As crummy as my day started off yesterday and gradually got better after weighing myself leave it to my husband to put me back in the crummy state of mind I started off with. Why? Only because I was excited to tell him that I lost weight. Did he express happiness, encouragement, anything? NOPE!!!! It sucks to have a partner for 20+ fuckin years and not once can he be the main person in your life be happy for you. Its draining. Little by little not only is the fat going away, but my spirit is just dying. I have a man who is so fuckin machismo, a fuckin man who supports and provides for his family BUT cant manage to make me happy and be supportative. He shot my dream down as a teen when I wanted to be a hairdresser what would or could possibly make him change as an adult man?! I should've went on my merry way and become the slut rather than listen to my mother whom said "you'll never find a good man like him". And yes, Im the stupid ass who stays with him because like him, Im so used to him and make any excuse under the sun for him and his fuckin rotten behavior and attitude.

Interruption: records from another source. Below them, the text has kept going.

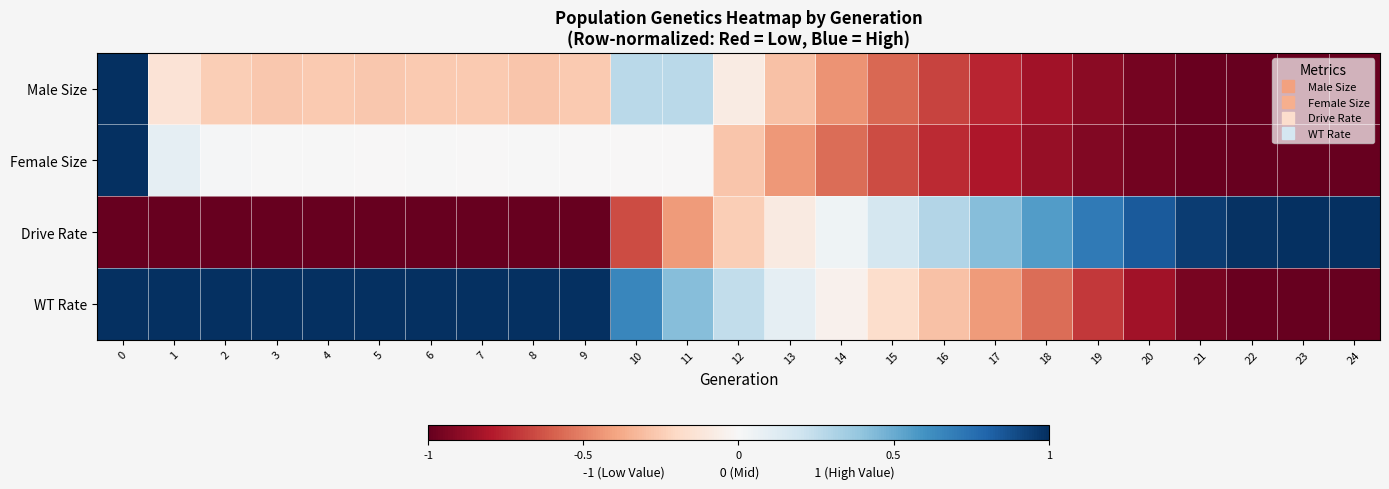

At 8, list the series in order from largest to smallest.

WT Rate, Female Size, Male Size, Drive Rate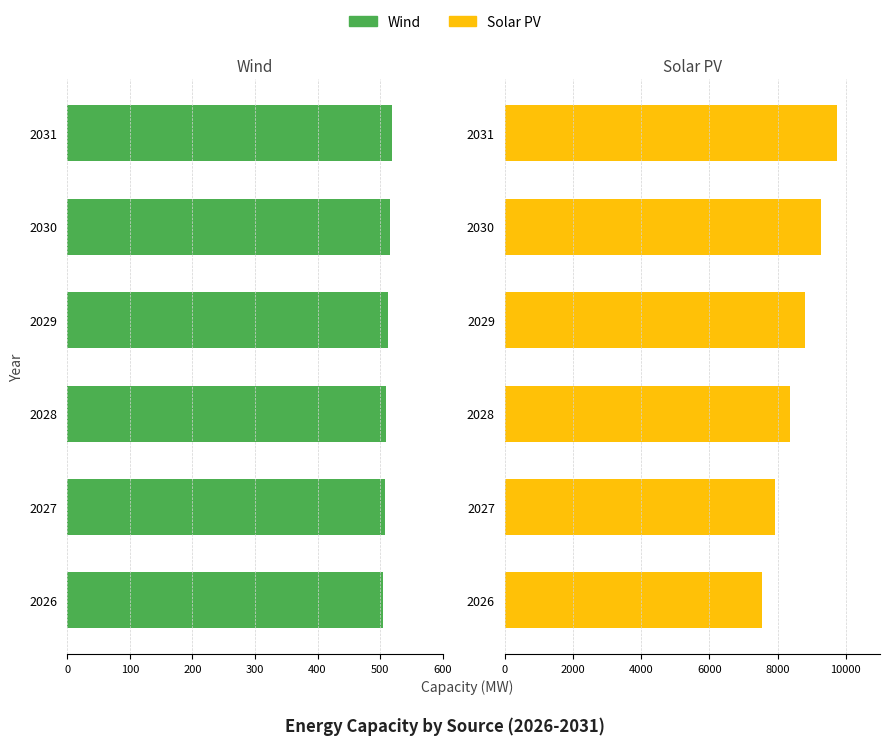

The value of solar PV at 2030 is 6127.5. True or false?

False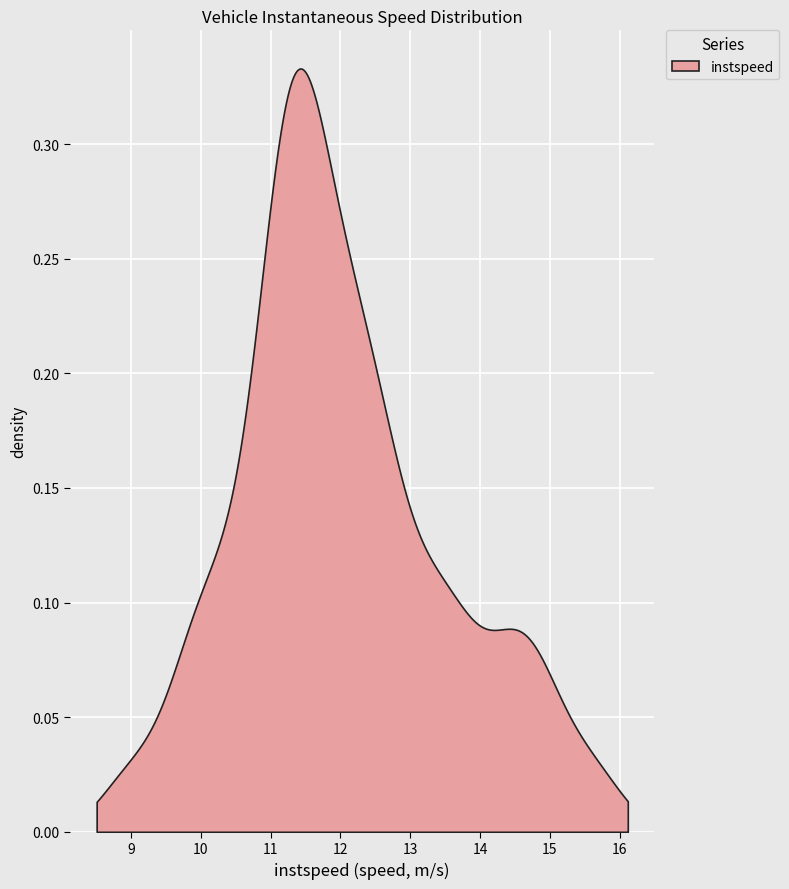

True or false: instspeed and entry intersect in this chart.

False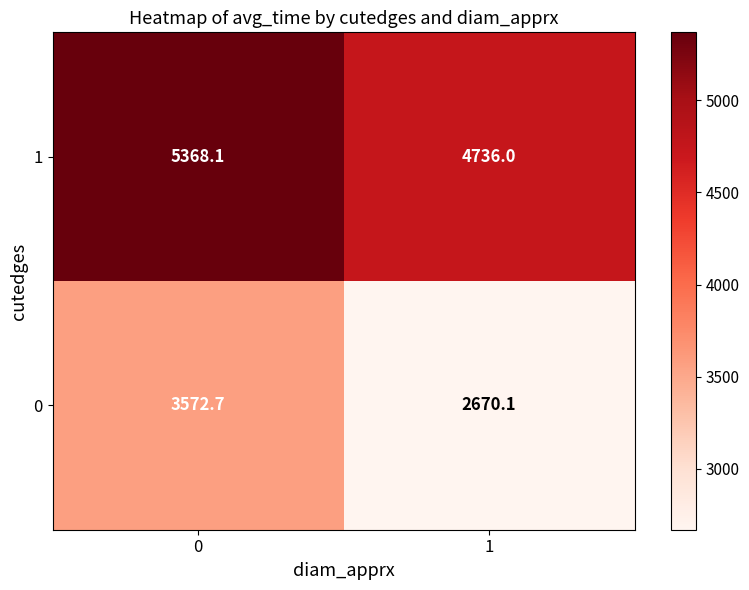

What is the difference between the 1 values at 0 and 1?

632.1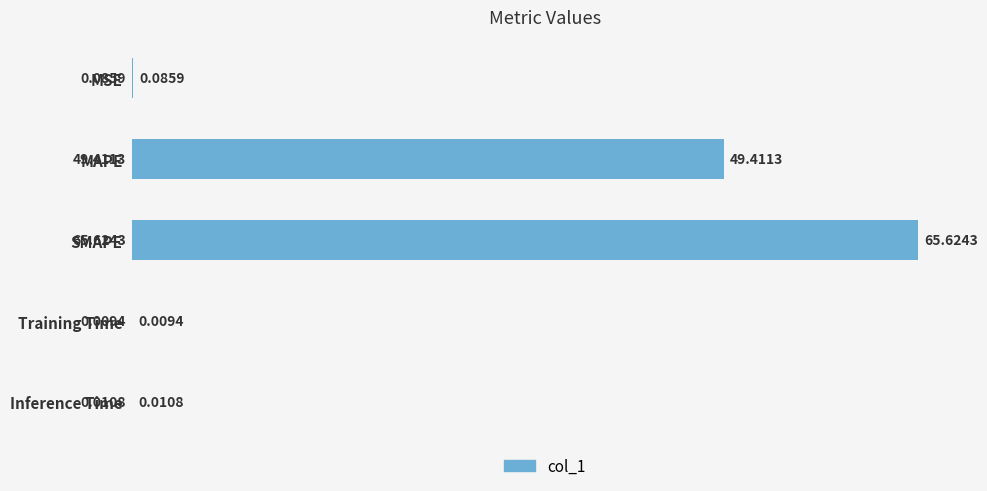

What is the change in value from SMAPE to Inference Time?

-65.6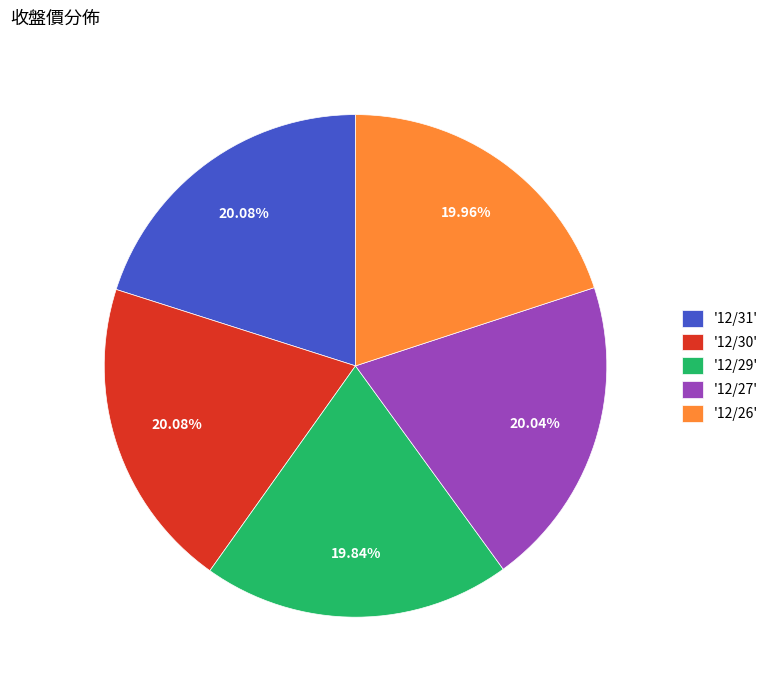

Approximately how many times larger is the value at '12/30' compared to '12/26'?

1.0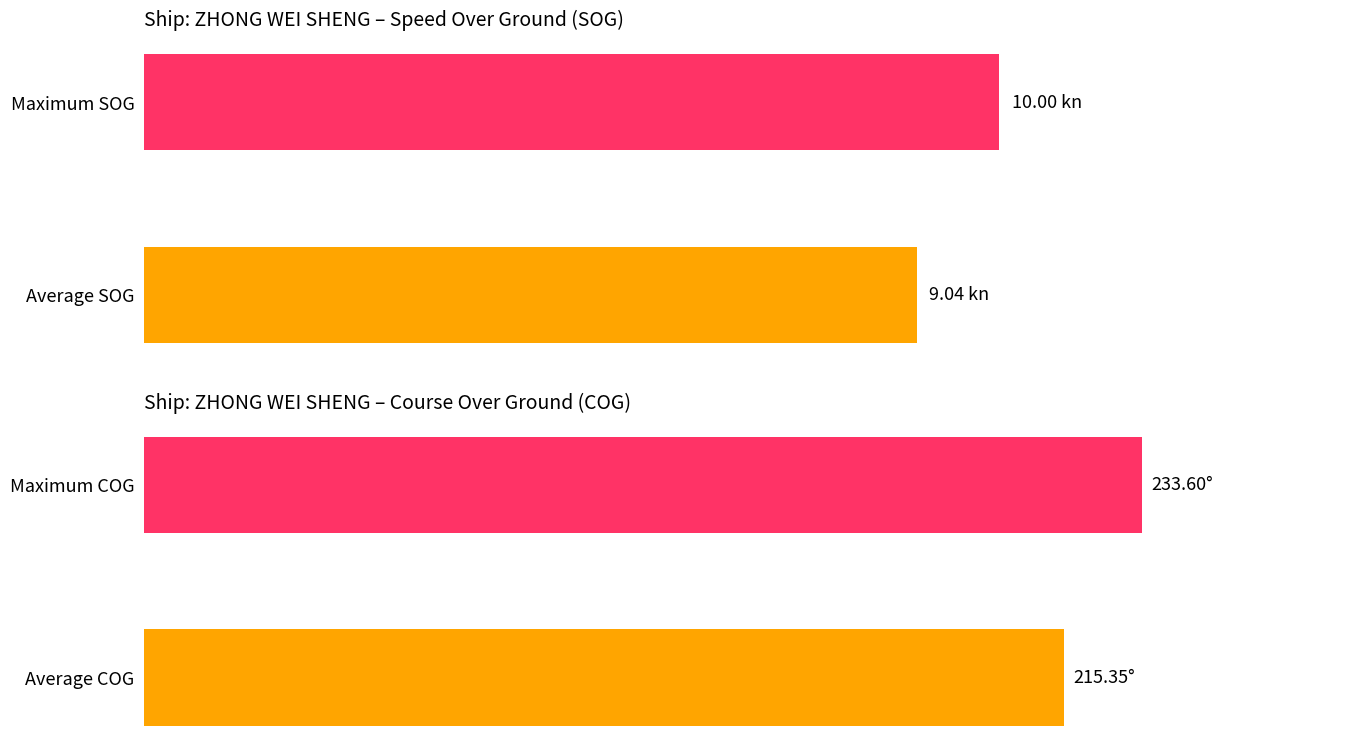

Is it true that SOG equals 9.0 at Average SOG?

True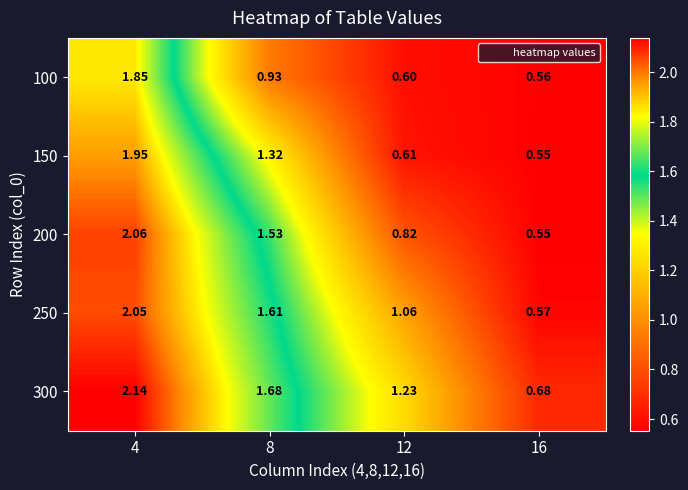

Is the value of 150 at 4 greater than the value of 300 at 4?

No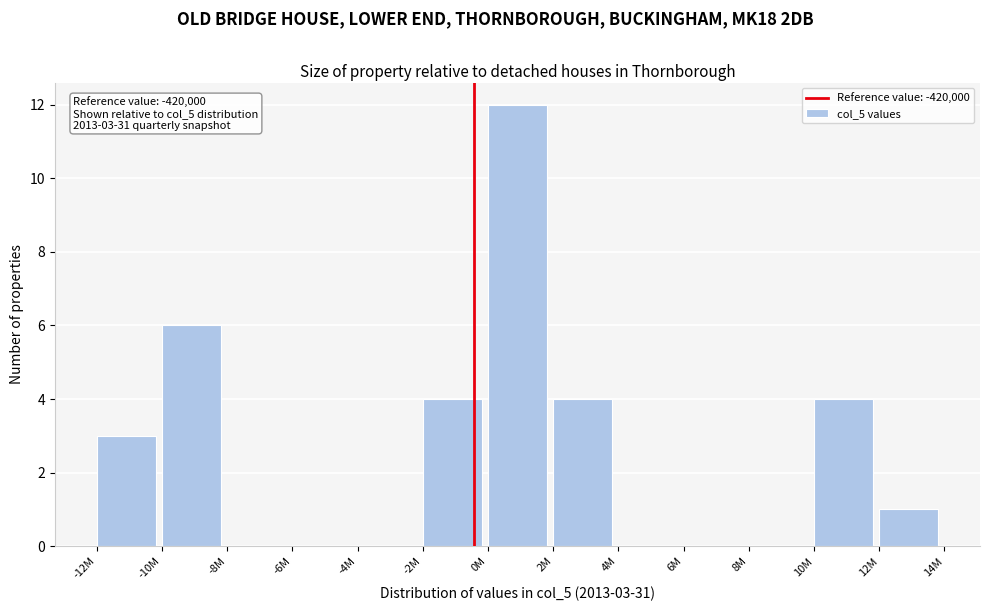

Reading right to left, what are all the values shown in this chart?

12M=1	10M=4	8M=0	6M=0	4M=0	2M=4	0M=12	-2M=4	-4M=0	-6M=0	-8M=0	-10M=6	-12M=3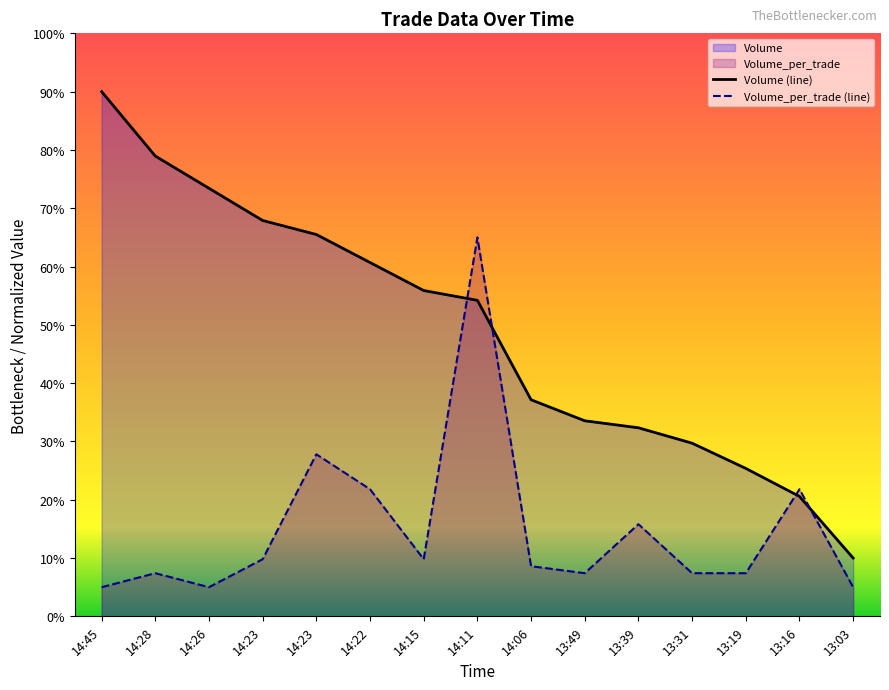

List the series in order of their overall mean, highest first.

Volume (line), Volume_per_trade (line)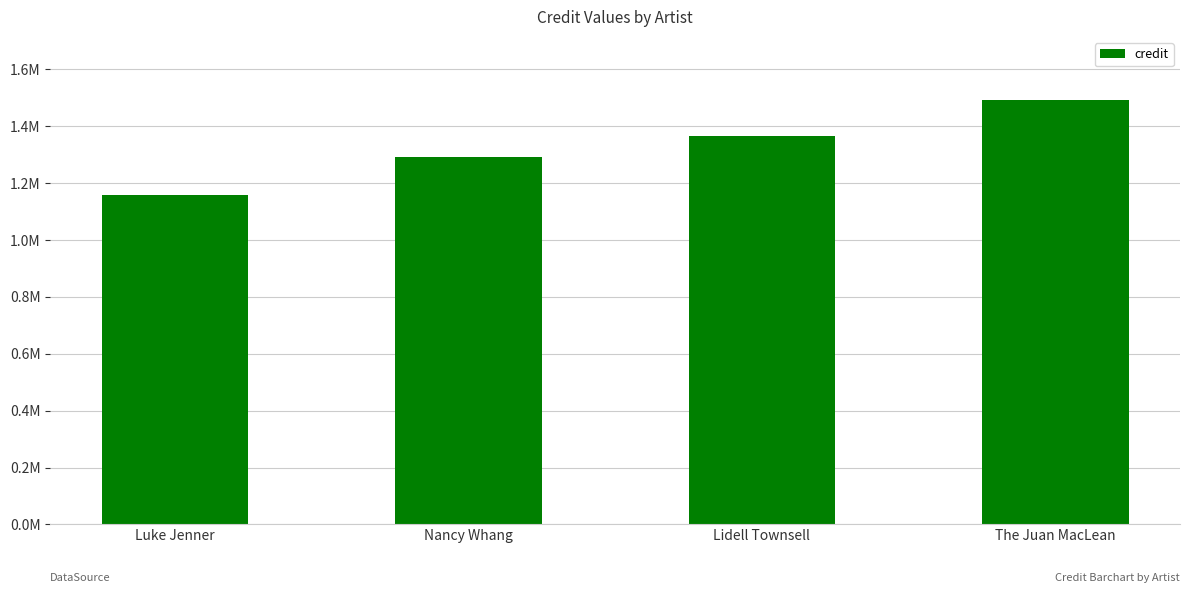

What position from the right is Luke Jenner?

4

I hate talking about my kids, I hate talking about my marriage, and I hate talking about anything that pertains to me only because there is NEVER nothing positive. If there is some inkling of positivity, happiness, joy, etc that just gets shot down within a couple of hours! Why would I want to discuss this shit with anyone and bring them down. I dont need sympathy. Its like a black fuckin cloud that follows me everywhere I turn. Pig pen was even happier than I ever will. Why is it that when I try to do for others, try to make them smile, anything, they shit on me? Why is it they say "good things come to those who wait" yet Im still waiting for a brighter fuckin day? Is there a fine print somewhere that states only kind-hearted souls apply to that rule and fuck the rest of the miserable people? My fuckin kids are so self-absorbed, I could be dying of an incurable illness and they'd be the one's to bitch if they had to attend my fuckin wake on their busy schedule. I have a fuckin older daughter that tells me I suck as a mom and I have a shitty way of raising my twins. She tells me I was never there for her but she seems to forget the times I bailed her fuckin ass out of jail, prevented a jaggoff of a boy from beating her down like a dog, carted her ass here and there and attended every fucking sport she was in. BUT I SUCK AS A MOM! I should've had an abortion on all accounts so then GOD could only judge me! Not only does God judge me but now I have my very own judges here on earth. I've a fuckin twin who says she hates the fuckin house and me when things dont go her way because I want whats best for her and another twin who fuckin plucks her eyelashes out when shes stressed. BUT im a fuckin bad mom. Funny how I notice these small things in these ungrateful fuckin kids! I cant wait til they have their fuckin kids cuz at this rate that they are going, thats all they're gonna be good at, fucking and popping out fuckin bastards by every tom,dick,and harry. Then I cant wait till they show me what "a mom really looks like".
Work, I cant even take a fuckin vacation (every fuckin friday til December) because it may "interfere" with my co-workers. GOD FUCKIN FORBID I take a fuckin friday off only because I thought a whole week would inconvienence someone! Then they wonder why I dont go to their staff parties, holiday parties and any other kiss-ss parties they make.
Ugh, I guess that's my thought of the day. Smile and act as if nothing is bothering me. I'm pretty good at it, been doing it all my fuckin life!